Есть союзники, есть – Божьим соизволением. Господарь молдавский Кантемир, валашский – Брынковяну да и иных единоверных – сербов, болгар, черногорцев.!. Все сулились стать под его, Петрову, царскую руку, подъять меч за веру Христову.
Посулам, впрочем, цену знал – особливо коли посульщик за тридевять земель. Нет, надобно на себя, только на себя уповать, приготовления произвесть с основательностью да с осмотрительностью, двигаться с поспешанием, однако в движении скором не обессилить солдата...
– Меч излей, Чистая, и заключи всех сопротивных ныне на ны борющих врагов: побори враги крепостию молитвы Твоея, – просил неожиданно напрягшийся голос. – Лук медян соделай людей Твоих верныя избранныя мышцы: и препояши их силою и крепостию, пренепорочная, с небесе подая им силу... да не варварстии языцы накажут нас... Миру спасительница, Царица воспетая, град сей сохраняй... взятая горькаго пленения и нашествия избави...
– Слава! – возгласил хор, и облачко дыхания, словно некий дух, порхнуло над ним. Колебнулись свечные язычки паникадил, будто выполняя условленный экзерцис, и снова стали в ровный строй.
Медленно истаивали свечи, столь же медленно двигалась служба. Высокопреосвященный Стефан, воздев руки, произносил проповедь о нашествии варварском, о враге Святого Креста.
И царь продолжал думать о нём. Более чем когда-либо он нуждался в духовной опоре, он, привыкший во всем опираться на мысль и волю свою, превозвысивший все свои желания.
Ныне же слабое смущение запорхнуло в его душу и, мало-помалу разгораясь, поселилось там. Нет, не призрак войны то был: война казалась ему привычным и достойным занятием государя, принуждённого отстаивать либо расширять свои пределы... Воинская сила была единственной опорою в любом споре. Сила надобилась ему и в этой войне, которой, впрочем, он не хотел. Не хотел об эту пору: годов эдак через десять взялся бы. Ради утверждения России на морях южных: на Азовском и Чёрном. Ныне же со шведом ещё не развязался.

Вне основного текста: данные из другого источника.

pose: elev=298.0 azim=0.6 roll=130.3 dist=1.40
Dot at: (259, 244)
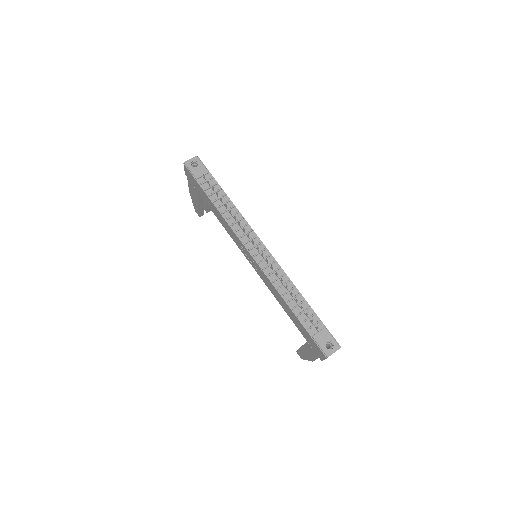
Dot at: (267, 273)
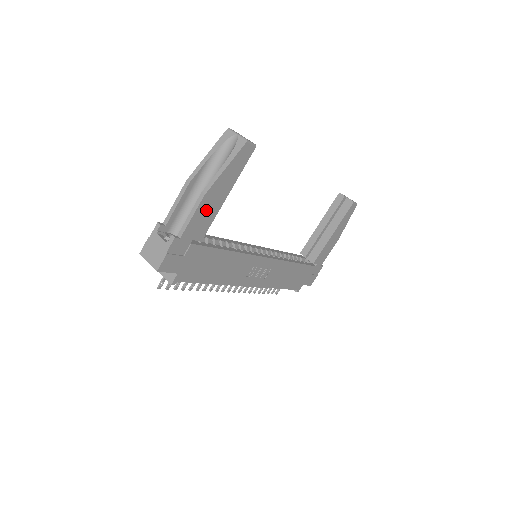
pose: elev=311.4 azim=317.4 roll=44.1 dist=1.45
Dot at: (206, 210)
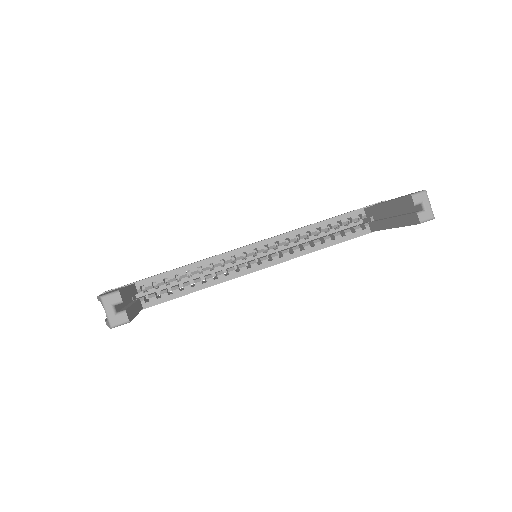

Будущее виделось ясно: чрез моря – флот российский, чрез него – могущество военное и торговое, приращение мануфактур. Бегут корабли под российским флагом из моря Белого в море Балтийское, а оттоль в Европу и таинственную Африку. А ещё – бегут корабли по Волге-реке в море Каспийское, а оттоль к персианам и иным народам веста торг. А ежели по Днепру да Дону в море Азовское, а оттоль в Чёрное море путь пробить...
Ради сего старался: завязывал союзы с государями, строил флот, покровительствовал ремёслам да художествам. И укреплял армию – она в единой связке с флотом. Созывал отовсюду умелых воинских людей, генералов, адмиралов, офицеров и капитанов да своих посылал за наукою к иноземцам, денег на то не жалея.
Обилен плод. Побит устрашавший Европу Карл шведский, отсиживается теперь в турках, опасаясь возвращаться в своё королевство, строя планы отмщения с опорою на турка. Должно быть, там, в полуденных странах, и может решиться их спор. Но сколько для сего надобно трудиться...
Служба под сводами храма едва касалась ушей царя – заботы были от неё далече. Однако же читали «О царе и воинстве его».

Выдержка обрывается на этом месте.